What’s my wedding date? Uh…
MONDAY, November 16 – Sander walked into the bedroom this morning and reminded me about the instances when I had felt Jennifer’s presence. Twice in the woods, with Elsa and Eamonn. He gave me a penetrating glance and said: ‘I don’t know, but I haven’t felt anything yet. No Mom. Nothing at all.’
It was a simple observation, clearly not a sign of anxiety. I told him that was okay, too and that when the time came, he would know. I left it at that, especially since we were late for school. Made a mental note to talk to him about this later tonight.
9:00 – My Facebook post for this morning: ‘Lawyers, diplomats, psychologists, bankers and police commissioners; all of them on the agenda for this week. But what on earth do you do when your nine-year-old is havinghas a crap moment?’

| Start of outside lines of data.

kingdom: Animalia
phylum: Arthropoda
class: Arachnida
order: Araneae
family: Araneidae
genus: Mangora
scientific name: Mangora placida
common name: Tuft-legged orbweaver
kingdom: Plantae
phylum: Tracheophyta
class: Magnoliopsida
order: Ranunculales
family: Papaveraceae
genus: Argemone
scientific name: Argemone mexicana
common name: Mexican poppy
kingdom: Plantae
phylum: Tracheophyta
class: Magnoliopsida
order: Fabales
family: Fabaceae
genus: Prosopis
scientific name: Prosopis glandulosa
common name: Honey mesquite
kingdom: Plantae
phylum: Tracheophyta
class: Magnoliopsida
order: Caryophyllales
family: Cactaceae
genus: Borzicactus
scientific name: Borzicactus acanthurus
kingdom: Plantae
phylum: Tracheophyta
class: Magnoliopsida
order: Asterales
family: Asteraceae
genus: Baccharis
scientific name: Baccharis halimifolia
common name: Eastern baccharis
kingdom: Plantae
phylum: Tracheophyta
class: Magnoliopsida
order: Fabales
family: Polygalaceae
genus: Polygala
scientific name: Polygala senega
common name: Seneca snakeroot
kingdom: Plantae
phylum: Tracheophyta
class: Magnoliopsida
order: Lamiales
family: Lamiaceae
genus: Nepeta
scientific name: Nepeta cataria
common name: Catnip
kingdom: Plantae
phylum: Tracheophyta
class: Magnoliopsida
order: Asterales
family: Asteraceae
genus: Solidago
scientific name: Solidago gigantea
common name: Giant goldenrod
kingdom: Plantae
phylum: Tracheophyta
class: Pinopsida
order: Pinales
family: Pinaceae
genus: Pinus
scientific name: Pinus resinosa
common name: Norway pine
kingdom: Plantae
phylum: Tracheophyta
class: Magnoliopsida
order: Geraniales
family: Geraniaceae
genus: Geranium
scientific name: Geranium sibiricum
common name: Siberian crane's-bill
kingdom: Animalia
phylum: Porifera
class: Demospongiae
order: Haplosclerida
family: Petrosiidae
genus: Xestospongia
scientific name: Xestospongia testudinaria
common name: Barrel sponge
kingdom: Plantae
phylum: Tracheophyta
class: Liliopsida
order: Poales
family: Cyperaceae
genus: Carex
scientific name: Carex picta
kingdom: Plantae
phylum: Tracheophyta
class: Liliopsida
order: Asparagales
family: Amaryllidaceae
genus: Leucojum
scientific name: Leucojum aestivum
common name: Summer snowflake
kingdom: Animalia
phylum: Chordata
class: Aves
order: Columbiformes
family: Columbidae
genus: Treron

10:30 – Fuck, fuck, fuck. Had to fill out a whole slew of forms for the American Consulate and my lawyer. Couldn’t for the life of me remember the date of our wedding. That’s how fucked-up the whole situation is. I’m going crazy.
22:00 – Sander brought it up himself. This afternoon he’d been busy trying to get his hard drive to work. He’d been fooling around with it for over an hour when he saw his Mom lean over his shoulder and heard her say ‘Isn’t it about time you took a break?’ Sander said it was creepy, scary. I told him there was nothing negative about it, and that he ought to cherish the experience. It’s possible that he was making it up, because he’s been so anxious to feel her presence. On the other hand, what right do I have to cast doubt on his experience.